抜き出した文章:
━━━━━━━━━━━━━━━━

5歳と7歳(小1)の息子のアラフォーママ。

公認心理師・臨床心理士の資格を持っています。

心理士の仕事をしながら、発達心理学の視点も踏まえて、日々、子育て奮闘中。

夫にも積極的に育児に参加してもらい、親子でハッピーになれる時間を模索しています。

保護者の方のお悩みのひとつに、「子どもを他人の子と比べてしまい、落ち込んでしまう」という話をよく耳にします。

「自分の子は自分の子」と思いたい気持ちは山々ですが、なかなかそう考えるのも簡単ではないですよね。

今回から、「前半」と「後半」の2部に分けて、5歳の娘を育てる「TA」さんの「他の子と我が子を比べてしまい辛い」というお悩みにお答えしていきます。

お悩みの回答者は、公認心理師ライターの久美子ママです。

心理学や社会学など、さまざまな視点を交えながら分かりやすく、お悩みを解説します。

前半では、「比べてしまうのはなぜ?」をテーマに、子どもを比較してしまう親の心理についてお話しします。

(CONOBAS 編集部)

 

 

我が子を他の子と比べてしまい、辛いです……

❚ 5歳女の子のママ「TA」さんからのご相談

こんにちは、5歳の娘の母親TAと申します。どうぞよろしくお願いします。

娘が通う幼稚園のクラスには、子どもたちがその時々に描いた可愛い絵が飾られています。先日、公園に遠足に行ったときの絵も飾られていました。年長になって急に、みんなとても絵が上手になっていました。

娘の絵はどれだろうと探してみて、ビックリ。娘の絵は、3歳児が描いたようなぐちゃぐちゃな殴り描きのような絵でした……。

もちろん、子どもひとりひとり違うと言うことは分かっています。でも、なんだか軽いショックを受けてしまいました。

そういえば、娘の友達は、もう上手にひらがなが書けて、ママに手紙を書いてくれるそうです。娘も簡単なひらがなは書けるようになってきましたが、手紙を書くなんてまだまだ考えられません。

こんな風に、他人の子と比べるのはよくないと、自分に言い聞かせているんですが、どうしても比べてしまって私自身苦しいです。

どうすれば、比べないでいられるようになるでしょうか?

TAさんのお気持ちは痛いほどわかります。

私自身も5歳になった娘がおり、他の子と我が子を比べてしまうことがよくあります。

まずは、「どうして他人と比べてしまうのか」について、考えていきましょう。

 

目次

 

1.「他の子と比べる」「比べる病」はダメな親だから?

〇5歳の娘をもつママ「TA」さん(以下、ママTA):

我が子を他の子と比べるなんて、やめたいんですけど。どうしてもしてしまって…ダメ親ですよね……。

━━━━━━━━━━━━━━━━

入力の記録:
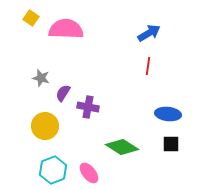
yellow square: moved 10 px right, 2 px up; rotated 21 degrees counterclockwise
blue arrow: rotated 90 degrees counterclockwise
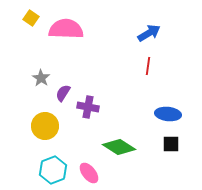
gray star: rotated 18 degrees clockwise
green diamond: moved 3 px left
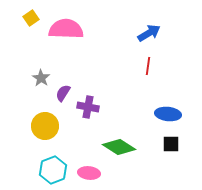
yellow square: rotated 21 degrees clockwise
pink ellipse: rotated 45 degrees counterclockwise
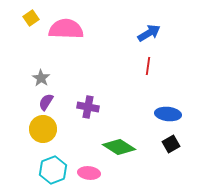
purple semicircle: moved 17 px left, 9 px down
yellow circle: moved 2 px left, 3 px down
black square: rotated 30 degrees counterclockwise
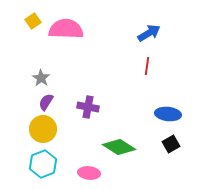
yellow square: moved 2 px right, 3 px down
red line: moved 1 px left
cyan hexagon: moved 10 px left, 6 px up
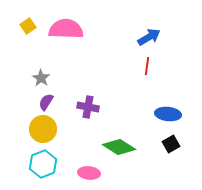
yellow square: moved 5 px left, 5 px down
blue arrow: moved 4 px down
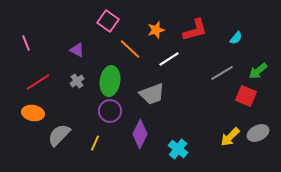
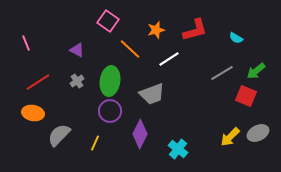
cyan semicircle: rotated 80 degrees clockwise
green arrow: moved 2 px left
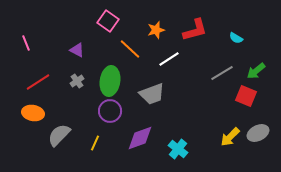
purple diamond: moved 4 px down; rotated 44 degrees clockwise
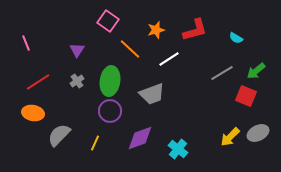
purple triangle: rotated 35 degrees clockwise
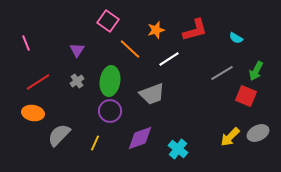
green arrow: rotated 24 degrees counterclockwise
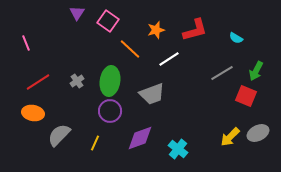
purple triangle: moved 37 px up
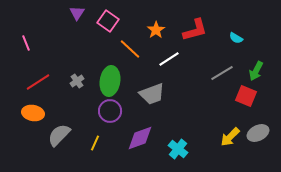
orange star: rotated 18 degrees counterclockwise
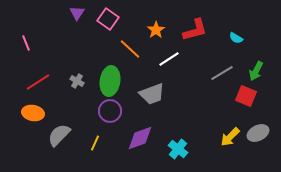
pink square: moved 2 px up
gray cross: rotated 24 degrees counterclockwise
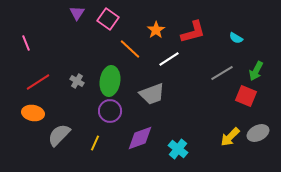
red L-shape: moved 2 px left, 2 px down
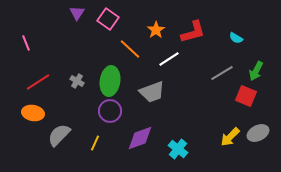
gray trapezoid: moved 2 px up
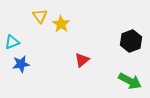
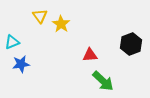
black hexagon: moved 3 px down
red triangle: moved 8 px right, 5 px up; rotated 35 degrees clockwise
green arrow: moved 27 px left; rotated 15 degrees clockwise
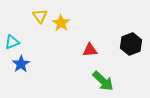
yellow star: moved 1 px up
red triangle: moved 5 px up
blue star: rotated 24 degrees counterclockwise
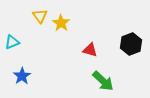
red triangle: rotated 21 degrees clockwise
blue star: moved 1 px right, 12 px down
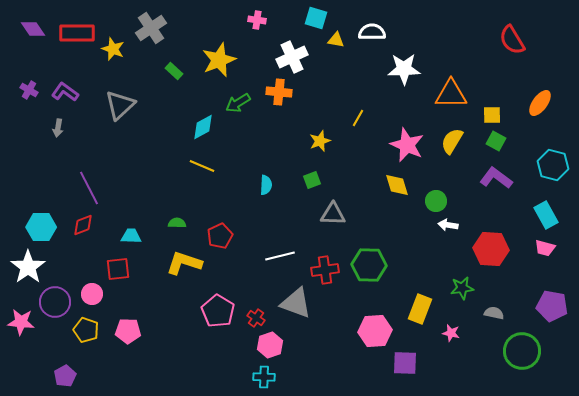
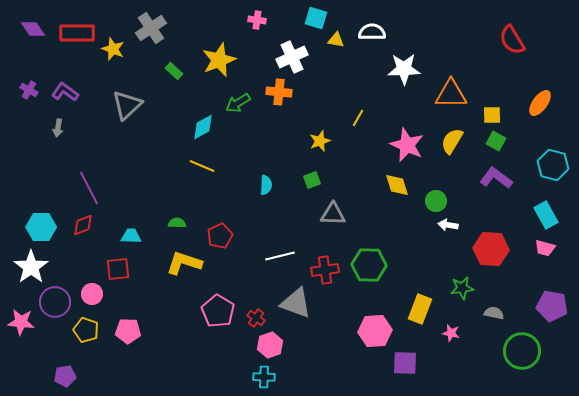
gray triangle at (120, 105): moved 7 px right
white star at (28, 267): moved 3 px right
purple pentagon at (65, 376): rotated 20 degrees clockwise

━━━━━━━━━━━━━━━━

作業の内容 1: 記録の中で「purple diamond: moved」がある行から始め、「blue star: rotated」がある行までを、「番号」と「行」の2列のMarkdownの表に書き直してください。絵の行は表に入れないでください。
作業の内容 2: 我が子を他の子と比べてしまう悩みの相談の文章を、最後の文のあとから書き足してください。

作業の結果 1:
| 番号 | 行 |
|---|---|
| 1 | purple diamond: moved 4 px down; rotated 44 degrees clockwise |
| 2 | purple triangle: rotated 35 degrees clockwise |
| 3 | green arrow: rotated 24 degrees counterclockwise |
| 4 | purple triangle: moved 37 px up |
| 5 | orange star: rotated 18 degrees counterclockwise |
| 6 | pink square: moved 2 px up |
| 7 | gray cross: rotated 24 degrees counterclockwise |
| 8 | red L-shape: moved 2 px left, 2 px down |
| 9 | gray trapezoid: moved 2 px up |
| 10 | black hexagon: moved 3 px down |
| 11 | red triangle: moved 8 px right, 5 px up; rotated 35 degrees clockwise |
| 12 | green arrow: moved 27 px left; rotated 15 degrees clockwise |
| 13 | yellow star: moved 1 px up |
| 14 | red triangle: moved 5 px up |
| 15 | blue star: rotated 24 degrees counterclockwise |

作業の結果 2:
〇公認心理師ライター「久美子」さん(以下、心理師・久美子):

ご自分を「ダメ親」だなんて責めないでください。TAさんのように、やめたいと思っていても我が子を他の子と「比べてしまう」という親御さんは、結構多いんです。

そもそも、人は本質的に周りと比べたくなる生き物です。心理学ではこのような思いを【社会的比較】と呼び、人一般の心理として研究が行われています。

TAさんが比べてしまうのは、我が子だけでしょうか? ご自身のことも誰かと比べたりしていませんか? 我が子を比べてしまう心理の前に、まずは親であるTAさん自身について考えてみましょう。

人の心理として、「自分の能力が社会でどれぐらいなのかを知りたい」という気持ちがあります。私たちは生活する上で、自分の置かれた状況を把握しておかないといけませんよね。

例えば、「私の価値観ってみんなの常識から離れていないかな」とか、「私のスキルや立場って高いの? 低いの?」など。その答え合わせに使いやすいのが「他人と自分を比べる」です。

比べるときは、自分と似ている人を選びやすいと言われています。例えば、若い頃は学校の友達、社会人になったら職場の同年代の女性、そして結婚や出産後は、ママ友など、比べる対象は自分の環境に合わせて変化していきます。

注目すべきなのは、人と比べること自体が悪いことではないということです。

< 心理学的解説まとめ 

① 人は誰しも自分で社会的な立ち位置を知りたいと思っている。

② 客観的に自分を評価できないときは、他人と比べて評価しようとする。

③ 自分が似ている人と比べる。

 

2.他人と比べてしまいやすいところは?

〇ママTA:

なるほど。人間には自分の立ち位置を知りたいという心理があるんですね。自分だけじゃなく、一般的にそうなんだって知れて少しホッとしました。

確かに、私自身、いままでの人生を振り返ると、そのときそのときで同世代や同じグループの人と自分を比べてきました。母親になってからは、ママ友達がどんな暮らしをして、どんな子育てをしているのか気になります。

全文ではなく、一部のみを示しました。